The problem of multidrug-resistant bacteria

The emergence of resistance to multiple antibiotics, pathogenic bacteria has become a major global public health threat. Resistant bacterial infections cause significant morbidity and mortality of patients and increase resistance to antibiotics poses a serious threat to antibiotics in the last 70 years for the great advances in medicine. Gained almost 95,000 people in 2005, for example, methicillin-resistant Staphylococcus aureus (MRSA) infections in the United States and 19,000 people died of MRSA infections – more than die from HIV / AIDS, emphysema, Parkinson’s disease and homicide combined. Without the development of innovative approaches to multi-drug resistant (MDR) pathogens fight, in many areas of medicine greatly affected, including surgery, prematurity care, cancer chemotherapy, care of critically ill patients and transplant medicine, all of which are only possible existence of effective antibiotic therapy. This complicates the increasing resistance of bacteria to antibiotics is currently approved by the lack of investment in the discovery of antibiotics in the pharmaceutical industry due to the inherently low yield of antibiotic in comparison with drugs/antibodies for chronic disease aligned. This situation is so bad that the World Health Organization MDR bacteria as one of the three greatest threats to human health identified and Infectious Diseases Society of America issued a call to action from the biomedical community to deal with the threat of MDR bacteria.
Although the development of new antibiotics is an approach to treat multidrug-resistant bacterial infections that only two new classes of antibiotics in the hospital were introduced in the last two decades, none of which are clearly still active against Gram-negative bacteria (Box 1).  In addition, more bacteria develop resistance to any therapy based exclusively introduced to the bacteriostatic / bactericidal mechanism and clinically significant resistance, in a period of several months to years after the introduction of new antibiotics in the hospital. For example, daptomycin introduced into clinical practice in 2003 and less than a year later he observed the emergence of resistance in patients with Enterococcus faecium and MRSA infections. As a result, alternative approaches to combat bacterial infections urgently needed.

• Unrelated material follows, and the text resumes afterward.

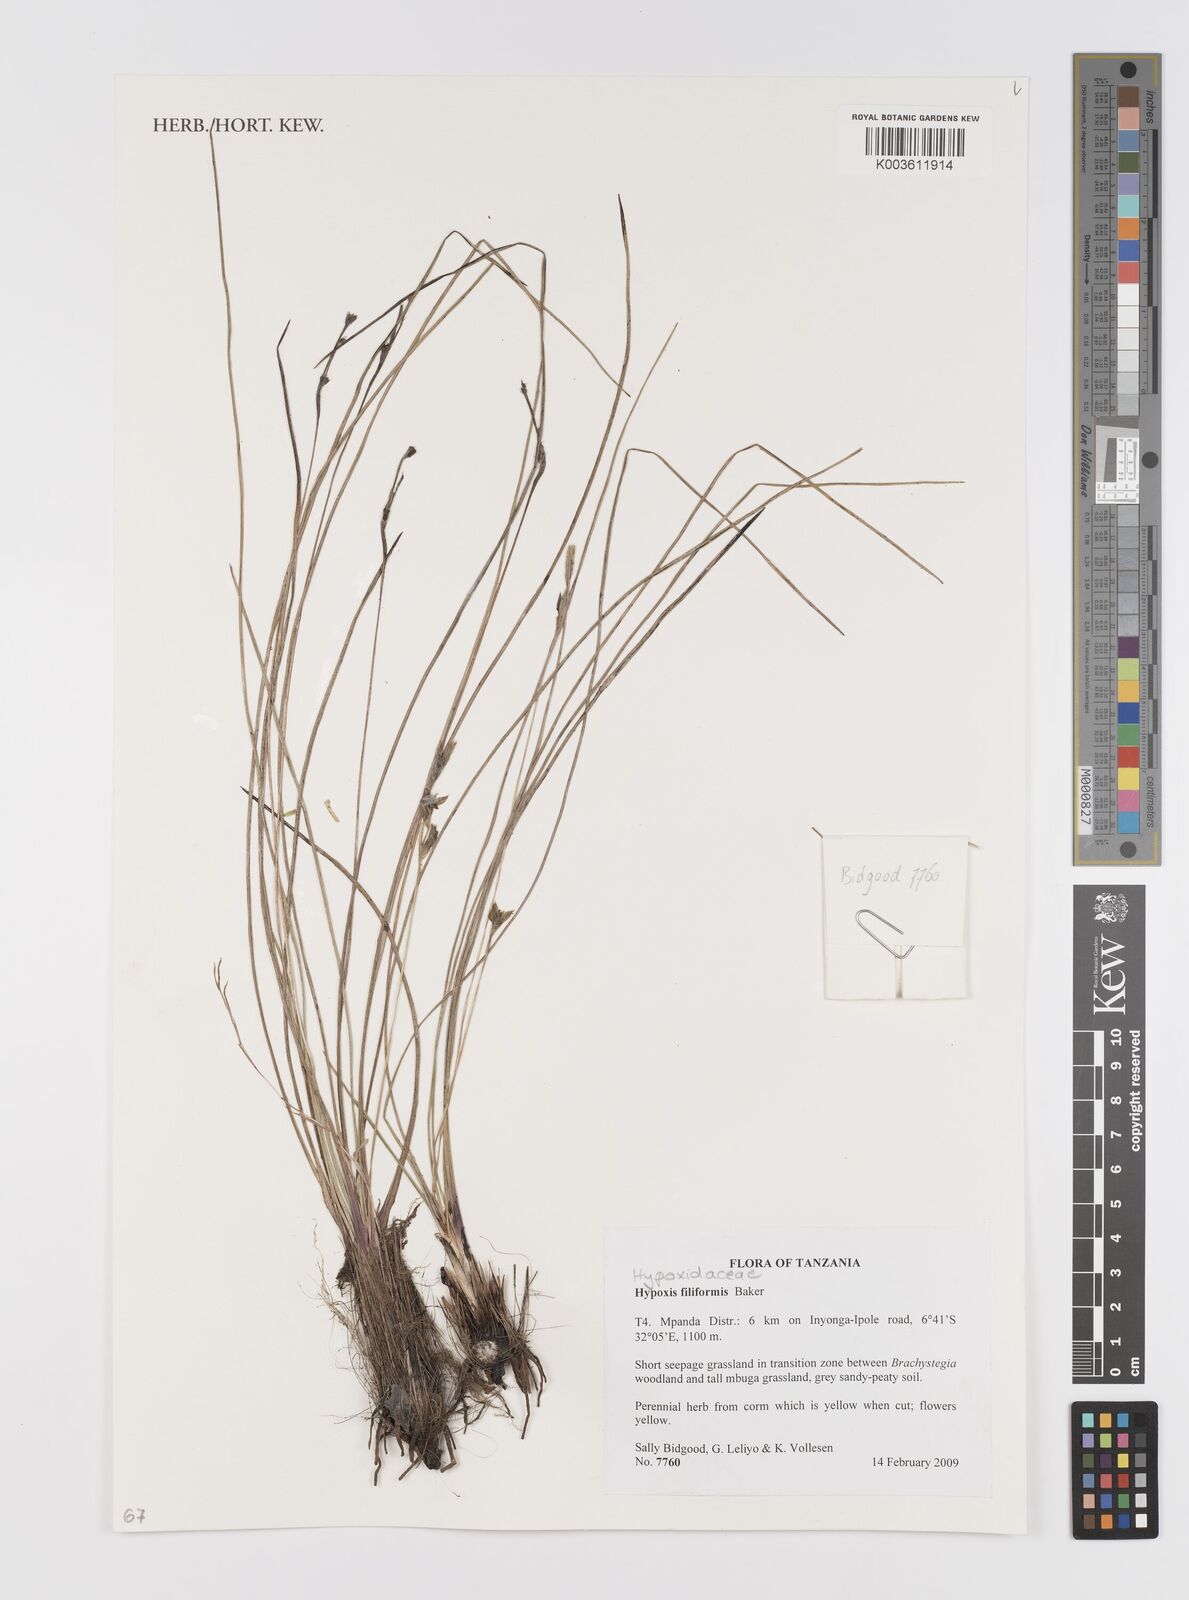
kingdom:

One such approach is to use a combination of drugs to combat MDR phenotype effect. Such efforts are antibiotics and antibiotic combinations clutch antibiotic adjuvant molecules directly nonantibiotic mechanisms of resistance objectives such as the inhibition of β-lactamase enzyme or indirectly influencing the bacterial resistance of the target paths as FCS. Screening of libraries already approved drugs as a means for the identification of non-trivial antimicrobial adjuvant was also tested. The aim of this review is to provide the reader with an overview of the approach and highlights the recent progress in each area. It is not designed to fight a comprehensive review of approaches to antibiotic resistance, which would be beyond the scope of this document.